As someone who loves art, photography, sculpture, ceramics and virtually all other forms of original expression I am pleased, but at the same time always disappointed, when big companies (like John Lewis, Laura Ashley) try and mass produce art and sell it as a commodity. It just makes me feel strange. Where has the joy in finding, collecting and treasuring – even creating – gone?

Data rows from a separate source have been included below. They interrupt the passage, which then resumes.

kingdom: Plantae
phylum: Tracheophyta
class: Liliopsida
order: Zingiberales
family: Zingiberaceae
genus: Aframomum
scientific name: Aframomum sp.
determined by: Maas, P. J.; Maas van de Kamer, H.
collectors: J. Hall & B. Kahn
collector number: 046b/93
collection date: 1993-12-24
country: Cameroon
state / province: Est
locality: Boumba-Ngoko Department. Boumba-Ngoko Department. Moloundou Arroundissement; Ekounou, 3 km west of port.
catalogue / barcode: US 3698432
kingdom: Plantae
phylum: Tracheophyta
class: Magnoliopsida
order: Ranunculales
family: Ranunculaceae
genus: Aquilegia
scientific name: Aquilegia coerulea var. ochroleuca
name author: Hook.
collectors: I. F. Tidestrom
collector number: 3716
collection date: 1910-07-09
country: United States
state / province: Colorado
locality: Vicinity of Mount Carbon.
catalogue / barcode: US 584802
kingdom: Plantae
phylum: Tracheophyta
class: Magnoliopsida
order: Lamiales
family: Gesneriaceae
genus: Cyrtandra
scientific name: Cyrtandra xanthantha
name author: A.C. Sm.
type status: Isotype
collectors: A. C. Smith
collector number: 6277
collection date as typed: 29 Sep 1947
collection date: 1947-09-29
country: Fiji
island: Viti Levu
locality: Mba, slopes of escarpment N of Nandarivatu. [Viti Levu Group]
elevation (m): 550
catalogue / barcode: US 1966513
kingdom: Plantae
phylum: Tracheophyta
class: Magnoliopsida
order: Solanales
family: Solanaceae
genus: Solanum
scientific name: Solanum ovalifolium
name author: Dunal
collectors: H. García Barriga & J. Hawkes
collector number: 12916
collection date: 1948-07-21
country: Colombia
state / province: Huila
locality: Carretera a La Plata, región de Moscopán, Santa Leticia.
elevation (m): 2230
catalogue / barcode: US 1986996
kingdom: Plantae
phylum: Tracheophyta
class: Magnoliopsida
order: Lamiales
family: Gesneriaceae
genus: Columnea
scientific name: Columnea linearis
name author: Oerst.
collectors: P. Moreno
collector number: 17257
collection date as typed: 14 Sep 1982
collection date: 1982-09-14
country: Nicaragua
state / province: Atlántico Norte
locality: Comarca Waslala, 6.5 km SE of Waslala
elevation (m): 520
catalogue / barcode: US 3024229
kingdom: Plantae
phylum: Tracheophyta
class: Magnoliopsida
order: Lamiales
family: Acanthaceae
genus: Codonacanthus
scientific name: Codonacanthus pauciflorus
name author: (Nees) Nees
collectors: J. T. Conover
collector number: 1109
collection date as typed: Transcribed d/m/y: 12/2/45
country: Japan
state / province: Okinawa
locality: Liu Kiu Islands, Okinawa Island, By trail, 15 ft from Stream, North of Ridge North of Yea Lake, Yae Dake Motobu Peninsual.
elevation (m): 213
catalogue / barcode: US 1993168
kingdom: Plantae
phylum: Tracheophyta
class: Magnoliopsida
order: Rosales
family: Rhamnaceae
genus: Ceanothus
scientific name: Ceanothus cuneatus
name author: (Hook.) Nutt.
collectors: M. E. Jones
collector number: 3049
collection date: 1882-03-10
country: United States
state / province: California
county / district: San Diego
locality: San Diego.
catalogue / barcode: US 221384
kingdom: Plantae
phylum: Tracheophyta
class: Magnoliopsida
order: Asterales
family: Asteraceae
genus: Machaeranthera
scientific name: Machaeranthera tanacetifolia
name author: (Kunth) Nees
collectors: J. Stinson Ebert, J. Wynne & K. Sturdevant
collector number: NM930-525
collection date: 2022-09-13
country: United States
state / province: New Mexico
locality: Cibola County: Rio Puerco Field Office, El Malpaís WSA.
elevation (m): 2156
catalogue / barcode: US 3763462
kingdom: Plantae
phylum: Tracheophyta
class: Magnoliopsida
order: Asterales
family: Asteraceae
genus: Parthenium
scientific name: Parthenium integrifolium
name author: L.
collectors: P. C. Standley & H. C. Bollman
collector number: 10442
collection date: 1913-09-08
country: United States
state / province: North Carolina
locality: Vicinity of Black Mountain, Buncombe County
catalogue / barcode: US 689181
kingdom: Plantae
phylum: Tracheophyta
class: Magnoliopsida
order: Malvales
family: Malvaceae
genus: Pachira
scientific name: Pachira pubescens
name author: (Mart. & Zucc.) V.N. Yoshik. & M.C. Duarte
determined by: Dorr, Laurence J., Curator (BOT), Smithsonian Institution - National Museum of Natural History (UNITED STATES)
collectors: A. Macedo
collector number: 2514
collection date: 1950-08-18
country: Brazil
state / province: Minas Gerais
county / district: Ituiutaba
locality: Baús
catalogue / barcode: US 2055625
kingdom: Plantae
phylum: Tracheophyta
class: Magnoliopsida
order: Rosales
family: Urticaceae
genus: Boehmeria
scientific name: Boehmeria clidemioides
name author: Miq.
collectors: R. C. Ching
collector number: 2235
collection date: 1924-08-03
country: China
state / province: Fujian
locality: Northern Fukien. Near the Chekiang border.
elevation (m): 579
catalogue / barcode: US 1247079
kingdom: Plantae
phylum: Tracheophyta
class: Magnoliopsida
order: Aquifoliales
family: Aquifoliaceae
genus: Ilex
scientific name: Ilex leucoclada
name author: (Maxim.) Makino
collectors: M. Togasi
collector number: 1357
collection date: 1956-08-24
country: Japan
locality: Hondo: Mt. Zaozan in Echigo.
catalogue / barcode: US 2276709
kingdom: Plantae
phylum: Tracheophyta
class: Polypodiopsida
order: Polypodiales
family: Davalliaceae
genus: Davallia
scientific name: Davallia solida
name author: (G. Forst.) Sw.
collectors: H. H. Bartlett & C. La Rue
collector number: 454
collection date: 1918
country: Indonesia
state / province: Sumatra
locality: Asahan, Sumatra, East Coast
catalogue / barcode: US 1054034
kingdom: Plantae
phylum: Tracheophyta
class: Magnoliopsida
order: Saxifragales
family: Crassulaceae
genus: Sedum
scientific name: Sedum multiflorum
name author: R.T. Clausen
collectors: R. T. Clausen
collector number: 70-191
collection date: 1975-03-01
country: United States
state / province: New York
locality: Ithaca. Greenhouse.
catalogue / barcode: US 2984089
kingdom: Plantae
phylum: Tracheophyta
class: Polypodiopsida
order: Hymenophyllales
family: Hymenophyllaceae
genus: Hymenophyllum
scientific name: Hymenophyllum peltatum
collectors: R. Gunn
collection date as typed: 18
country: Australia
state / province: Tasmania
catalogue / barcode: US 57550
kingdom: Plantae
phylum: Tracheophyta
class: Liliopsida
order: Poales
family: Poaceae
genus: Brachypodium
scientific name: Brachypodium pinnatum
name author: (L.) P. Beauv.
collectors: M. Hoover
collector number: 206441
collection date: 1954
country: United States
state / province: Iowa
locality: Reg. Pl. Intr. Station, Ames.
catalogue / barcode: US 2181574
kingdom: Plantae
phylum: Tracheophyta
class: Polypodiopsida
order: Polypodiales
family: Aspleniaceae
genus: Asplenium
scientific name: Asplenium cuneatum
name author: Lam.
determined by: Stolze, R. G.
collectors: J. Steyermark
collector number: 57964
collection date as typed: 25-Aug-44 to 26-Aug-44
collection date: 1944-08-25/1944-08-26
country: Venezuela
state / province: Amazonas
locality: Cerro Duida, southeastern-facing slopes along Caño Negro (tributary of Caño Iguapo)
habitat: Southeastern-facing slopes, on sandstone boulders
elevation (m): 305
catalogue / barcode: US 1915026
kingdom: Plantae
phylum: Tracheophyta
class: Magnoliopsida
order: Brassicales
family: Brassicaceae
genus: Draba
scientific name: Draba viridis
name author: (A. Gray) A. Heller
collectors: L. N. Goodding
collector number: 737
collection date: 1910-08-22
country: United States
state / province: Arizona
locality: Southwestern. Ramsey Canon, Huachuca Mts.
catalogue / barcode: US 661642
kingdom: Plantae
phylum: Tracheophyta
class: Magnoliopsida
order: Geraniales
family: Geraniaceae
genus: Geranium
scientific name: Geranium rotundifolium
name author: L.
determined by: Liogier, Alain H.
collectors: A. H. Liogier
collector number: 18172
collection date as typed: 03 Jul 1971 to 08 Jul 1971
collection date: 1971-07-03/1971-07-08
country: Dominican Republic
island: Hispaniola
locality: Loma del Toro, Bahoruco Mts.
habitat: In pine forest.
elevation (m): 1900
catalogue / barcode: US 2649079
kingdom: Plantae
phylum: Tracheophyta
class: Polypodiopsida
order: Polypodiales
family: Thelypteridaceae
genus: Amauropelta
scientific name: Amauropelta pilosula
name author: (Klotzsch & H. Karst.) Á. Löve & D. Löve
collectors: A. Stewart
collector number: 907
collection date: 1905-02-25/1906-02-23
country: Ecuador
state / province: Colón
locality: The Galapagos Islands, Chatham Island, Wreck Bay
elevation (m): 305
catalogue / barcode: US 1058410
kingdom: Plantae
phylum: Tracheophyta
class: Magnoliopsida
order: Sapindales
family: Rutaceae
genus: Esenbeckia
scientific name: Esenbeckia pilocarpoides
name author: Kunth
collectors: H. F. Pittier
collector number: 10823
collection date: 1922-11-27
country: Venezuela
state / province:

Anyway, as interior designers we get asked to recommend artists, art, sculptors all the time and, recently, I was helping a client find a picture or a painting for her newly refurbished front room. She wanted black and white photography but for ages we had no luck. Then I came across Ben Lowe doing all sorts of interesting abstracts (and not quite abstracts) for Loaf (that online provider of slouchy sofas and pale coloured things). In themselves the paintings are quite attractive. I liked Helter Skelter for its, well, Helter skelteriness. The client liked and is not only buying (from Ben’s own website) for her new sitting room but also for her bedroom -great!

But then part of me thought, hang on, this art is largely grey. It’s neutral. Of course people are going to buy it because it bridges that uncomfortable gap between needing to fill a space on a wall but actually not wanting to venture too far from the Farrow and Ball neutrals. I am being harsh and the work does have an ethereal feel to it and one, I have to say, that I probably wouldn’t tire of. But neither would it stir me – there’s no controversy here, no statement, no real nasties. Which takes me back to art being personal. About it reflecting taste, preference and experience and why mass produced stuff invariably doesn’t do it for me.

I actually quite liked the description of his work on the Ben Lowe website and I would probably gain more if I took the time to understand his work better. But don’t take my word for it – take a look for yourself – after all, you might like it!